▼▼▼

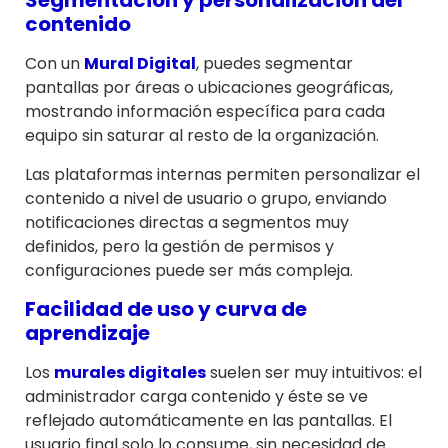
Segmentación y personalización del
contenido
Con un
Mural Digital
, puedes segmentar
pantallas por áreas o ubicaciones geográficas,
mostrando información específica para cada
equipo sin saturar al resto de la organización.
Las plataformas internas permiten personalizar el
contenido a nivel de usuario o grupo, enviando
notificaciones directas a segmentos muy
definidos, pero la gestión de permisos y
configuraciones puede ser más compleja.
Facilidad de uso y curva de
aprendizaje
Los
murales digitales
suelen ser muy intuitivos: el
administrador carga contenido y éste se ve
reflejado automáticamente en las pantallas. El
usuario final solo lo consume, sin necesidad de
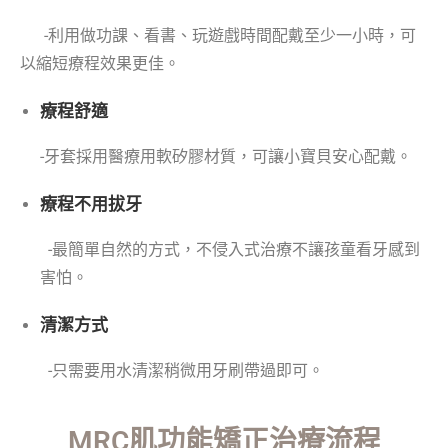
-利用做功課、看書、玩遊戲時間配戴至少一小時，可
以縮短療程效果更佳。
療程舒適
-牙套採用醫療用軟矽膠材質，可讓小寶貝安心配戴。
療程不用拔牙
-最簡單自然的方式，不侵入式治療不讓孩童看牙感到
害怕。
清潔方式
-只需要用水清潔稍微用牙刷帶過即可。
MRC肌功能矯正治療流程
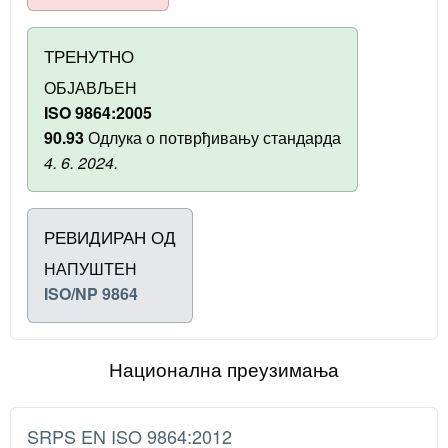
ТРЕНУТНО
ОБЈАВЉЕН
ISO 9864:2005
90.93
Одлука о потврђивању стандарда
4. 6. 2024.
РЕВИДИРАН ОД
НАПУШТЕН
ISO/NP 9864
Национална преузимања
SRPS EN ISO 9864:2012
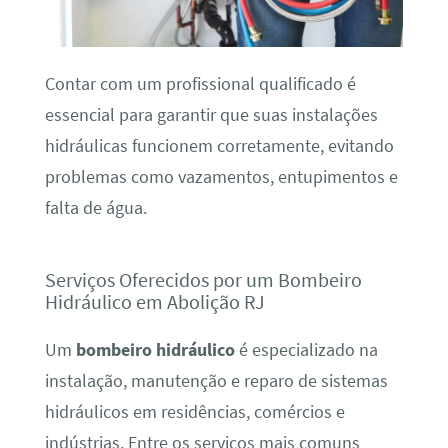
Contar com um profissional qualificado é
essencial para garantir que suas instalações
hidráulicas funcionem corretamente, evitando
problemas como vazamentos, entupimentos e
falta de água.
Serviços Oferecidos por um Bombeiro
Hidráulico em Abolição RJ
Um
bombeiro hidráulico
é especializado na
instalação, manutenção e reparo de sistemas
hidráulicos em residências, comércios e
indústrias. Entre os serviços mais comuns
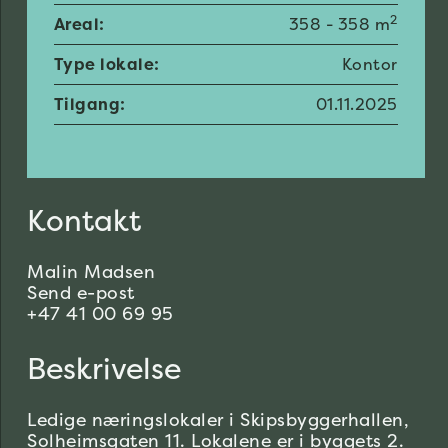
2
Areal:
358 - 358 m
Type lokale:
Kontor
Tilgang:
01.11.2025
Kontakt
Malin Madsen
Send e-post
+47 41 00 69 95
Beskrivelse
Ledige næringslokaler i Skipsbyggerhallen,
Solheimsgaten 11. Lokalene er i byggets 2.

▲▲▲

• **Requirement**: Quote the rows word for word, starting at the line that contains "-利用做功課、看書、玩遊戲時間配戴至少一小時，可" and ending with the last line of the rows, with both ends included. Leave the pictures out of your answer.

• **Exercise output**:
-利用做功課、看書、玩遊戲時間配戴至少一小時，可
以縮短療程效果更佳。
療程舒適
-牙套採用醫療用軟矽膠材質，可讓小寶貝安心配戴。
療程不用拔牙
-最簡單自然的方式，不侵入式治療不讓孩童看牙感到
害怕。
清潔方式
-只需要用水清潔稍微用牙刷帶過即可。
MRC肌功能矯正治療流程
ТРЕНУТНО
ОБЈАВЉЕН
ISO 9864:2005
90.93
Одлука о потврђивању стандарда
4. 6. 2024.
РЕВИДИРАН ОД
НАПУШТЕН
ISO/NP 9864
Национална преузимања
SRPS EN ISO 9864:2012
Contar com um profissional qualificado é
essencial para garantir que suas instalações
hidráulicas funcionem corretamente, evitando
problemas como vazamentos, entupimentos e
falta de água.
Serviços Oferecidos por um Bombeiro
Hidráulico em Abolição RJ
Um
bombeiro hidráulico
é especializado na
instalação, manutenção e reparo de sistemas
hidráulicos em residências, comércios e
indústrias. Entre os serviços mais comuns
2
Areal:
358 - 358 m
Type lokale:
Kontor
Tilgang:
01.11.2025
Kontakt
Malin Madsen
Send e-post
+47 41 00 69 95
Beskrivelse
Ledige næringslokaler i Skipsbyggerhallen,
Solheimsgaten 11. Lokalene er i byggets 2.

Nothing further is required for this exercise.